The following four steps can be helpful in identifying and dealing with negative emotions and thoughts:
Step 1: Awareness - Be aware of your emotions. If you find yourself tempted to eat something even though you’re not physically hungry, take a few moments to sit quietly and try to identify what emotion is prompting you to eat – is it Boredom? Guilt? Anger? Anxiety?
Step 2: Acceptance – Accept your negative emotion rather than trying to push it away. Again, take some quiet time to just ‘sit’ with the emotion. Really feel it, allow it and accept it.
Step 3: Identify the Negative Thoughts that underlie the emotion – Ask yourself where the negative emotion has come from, e.g. what has happened in your life and what thoughts have you been having as a consequence.
Step 4: Re-appraise your Negative Thoughts – ask yourself questions such as “Is this really true?”, “Am I overreacting?”, “Would other people react this way?”, “What can I do to improve the situation?”, “Am I being too pessimistic?”, “What are the positive things I can focus on?”
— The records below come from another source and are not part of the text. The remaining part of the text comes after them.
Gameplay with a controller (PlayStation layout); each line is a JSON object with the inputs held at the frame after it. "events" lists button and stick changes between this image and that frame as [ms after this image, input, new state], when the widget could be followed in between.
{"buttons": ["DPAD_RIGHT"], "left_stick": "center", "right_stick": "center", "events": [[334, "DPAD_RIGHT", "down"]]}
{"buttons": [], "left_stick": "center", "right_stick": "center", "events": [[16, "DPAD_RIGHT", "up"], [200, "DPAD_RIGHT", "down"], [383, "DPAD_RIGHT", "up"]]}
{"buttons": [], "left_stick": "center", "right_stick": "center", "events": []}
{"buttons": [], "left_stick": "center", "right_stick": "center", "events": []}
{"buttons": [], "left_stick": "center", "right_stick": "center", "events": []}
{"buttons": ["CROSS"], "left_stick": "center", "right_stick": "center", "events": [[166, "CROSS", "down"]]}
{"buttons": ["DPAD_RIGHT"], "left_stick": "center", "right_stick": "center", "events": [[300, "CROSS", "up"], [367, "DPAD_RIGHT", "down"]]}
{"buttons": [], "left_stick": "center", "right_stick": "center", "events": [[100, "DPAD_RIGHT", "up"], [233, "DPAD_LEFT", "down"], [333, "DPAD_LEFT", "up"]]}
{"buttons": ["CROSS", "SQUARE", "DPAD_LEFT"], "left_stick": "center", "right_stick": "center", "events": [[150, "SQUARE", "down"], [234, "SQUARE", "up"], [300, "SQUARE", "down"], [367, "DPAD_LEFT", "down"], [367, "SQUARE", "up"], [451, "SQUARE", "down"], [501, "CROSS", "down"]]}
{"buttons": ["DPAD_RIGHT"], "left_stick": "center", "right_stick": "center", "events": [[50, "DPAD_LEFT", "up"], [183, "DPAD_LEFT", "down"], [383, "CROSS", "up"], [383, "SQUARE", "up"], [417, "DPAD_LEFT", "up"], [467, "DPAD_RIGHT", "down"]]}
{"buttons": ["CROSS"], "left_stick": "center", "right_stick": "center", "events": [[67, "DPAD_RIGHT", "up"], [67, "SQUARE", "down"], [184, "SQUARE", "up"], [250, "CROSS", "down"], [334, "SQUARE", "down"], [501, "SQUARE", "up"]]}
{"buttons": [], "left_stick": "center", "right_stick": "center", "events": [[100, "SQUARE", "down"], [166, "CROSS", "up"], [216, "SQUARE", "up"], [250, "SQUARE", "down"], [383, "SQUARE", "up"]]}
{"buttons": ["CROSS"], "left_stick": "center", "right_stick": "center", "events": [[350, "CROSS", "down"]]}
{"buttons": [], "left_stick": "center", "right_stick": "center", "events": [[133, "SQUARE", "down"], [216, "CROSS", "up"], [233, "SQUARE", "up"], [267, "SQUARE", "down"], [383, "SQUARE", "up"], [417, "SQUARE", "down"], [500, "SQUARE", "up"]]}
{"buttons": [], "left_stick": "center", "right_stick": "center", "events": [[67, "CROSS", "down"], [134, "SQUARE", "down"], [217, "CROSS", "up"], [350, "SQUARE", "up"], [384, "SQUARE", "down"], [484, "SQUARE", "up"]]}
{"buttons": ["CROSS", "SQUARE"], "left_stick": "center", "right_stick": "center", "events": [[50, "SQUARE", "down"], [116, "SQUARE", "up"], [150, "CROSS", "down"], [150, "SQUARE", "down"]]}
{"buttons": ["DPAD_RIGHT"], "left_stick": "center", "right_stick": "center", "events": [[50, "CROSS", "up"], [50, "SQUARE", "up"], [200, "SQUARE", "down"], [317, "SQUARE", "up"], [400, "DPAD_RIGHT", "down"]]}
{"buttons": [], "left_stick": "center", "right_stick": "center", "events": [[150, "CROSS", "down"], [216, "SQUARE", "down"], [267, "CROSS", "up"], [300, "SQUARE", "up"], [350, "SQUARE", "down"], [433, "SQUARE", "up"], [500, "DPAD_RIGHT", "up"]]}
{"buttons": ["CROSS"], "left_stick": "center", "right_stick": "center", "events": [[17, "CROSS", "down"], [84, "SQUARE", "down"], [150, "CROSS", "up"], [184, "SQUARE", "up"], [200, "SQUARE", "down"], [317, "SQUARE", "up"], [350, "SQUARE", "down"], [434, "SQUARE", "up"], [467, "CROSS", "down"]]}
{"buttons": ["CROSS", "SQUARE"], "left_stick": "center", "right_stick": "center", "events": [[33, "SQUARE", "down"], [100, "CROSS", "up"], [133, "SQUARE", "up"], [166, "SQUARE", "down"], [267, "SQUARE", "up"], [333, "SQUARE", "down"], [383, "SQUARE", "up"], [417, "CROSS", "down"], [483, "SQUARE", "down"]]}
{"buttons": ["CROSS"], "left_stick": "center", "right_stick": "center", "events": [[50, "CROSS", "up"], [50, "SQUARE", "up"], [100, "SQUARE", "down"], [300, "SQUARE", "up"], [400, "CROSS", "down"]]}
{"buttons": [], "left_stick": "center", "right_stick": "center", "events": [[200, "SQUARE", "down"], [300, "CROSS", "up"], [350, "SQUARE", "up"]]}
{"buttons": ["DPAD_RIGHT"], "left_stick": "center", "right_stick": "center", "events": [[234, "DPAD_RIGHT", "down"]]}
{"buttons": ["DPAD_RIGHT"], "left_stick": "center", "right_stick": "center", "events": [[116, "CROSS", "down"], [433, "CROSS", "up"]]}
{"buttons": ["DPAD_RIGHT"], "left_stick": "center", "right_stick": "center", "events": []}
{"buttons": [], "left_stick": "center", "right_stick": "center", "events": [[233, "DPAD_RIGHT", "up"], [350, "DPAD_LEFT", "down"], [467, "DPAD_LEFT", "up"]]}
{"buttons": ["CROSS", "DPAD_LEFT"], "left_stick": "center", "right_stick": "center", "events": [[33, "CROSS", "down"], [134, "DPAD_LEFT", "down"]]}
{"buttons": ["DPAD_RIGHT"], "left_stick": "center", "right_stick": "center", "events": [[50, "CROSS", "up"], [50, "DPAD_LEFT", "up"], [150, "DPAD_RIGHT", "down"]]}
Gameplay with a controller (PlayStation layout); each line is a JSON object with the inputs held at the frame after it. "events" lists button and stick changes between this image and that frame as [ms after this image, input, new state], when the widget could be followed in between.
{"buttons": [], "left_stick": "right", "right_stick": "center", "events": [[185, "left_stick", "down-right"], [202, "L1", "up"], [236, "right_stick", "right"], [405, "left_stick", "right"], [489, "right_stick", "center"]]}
For example, if you find that you’re feeling upset about something that happened at work, by accepting the emotion and then identifying where it comes from (e.g. you made a mistake today and you’re now having negative thoughts that you’re not good enough at your job or you’re anxious that you might get fired), then you can address those underlying thoughts by asking yourself questions such as “Is this really true?”, “Am I overreacting?”, “In what ways am I good at my job?” and “How can I become better at my job?”
Some of these questions may be tough questions to answer, or even ask, but in doing so you’ll be approaching your negative emotions head-on, and that in itself might just keep you from heading to the cookie jar for comfort.
These tips for dealing with emotional eating are great, and tackling the root cause of your emotions by examining the underlying conscious (and unconscious) thoughts that led to them is an excellent strategy (albeit not an ‘easy’ one –it certainly takes a surprising amount of practice to become aware of your own mind, just ask people who meditate!). Another, slightly easier-to-implement strategy that can also be helpful when you’re craving something, and you think the craving might be driven by my emotional state, is to ask the following questions:
- “Will eating this make me feel less lonely/angry/bored etc.?”
- “How will I feel after I’ve eaten this?”
- “What can I do instead of eating this that will help me feel a little better right now?” (e.g. going for a walk, calling a friend, having a bath, or doing a task that you’ve been putting off).
The first two questions really help you to recognize that the food you’re craving won’t actually help you feel any better. The third question, admittedly, is looking for a distraction, and while this isn’t really a long term solution, sometimes when you’re unable (or unwilling) to really delve into the root cause of a painful emotional state, finding an alternative to overeating can at least help avoid the guilt that might otherwise have ensued and compounded the negative emotions that prompted the overeating in the first place.
References
1 http://www.huffingtonpost.com/heidi-grant-halvorson-phd/emotional-eating_b_889408.html
2 Evers C., Marijn Stok F., de Ridder DT. (2010) Feeding your feelings: emotion regulation strategies and emotional eating. Pers Soc Psychol Bull. 36(6):p792-804.
3 Erskine J.A.K. (2008) Resistance can be futile: Investigating behavioural rebound. Appetite. 50 (Issues 2-3) p415-421.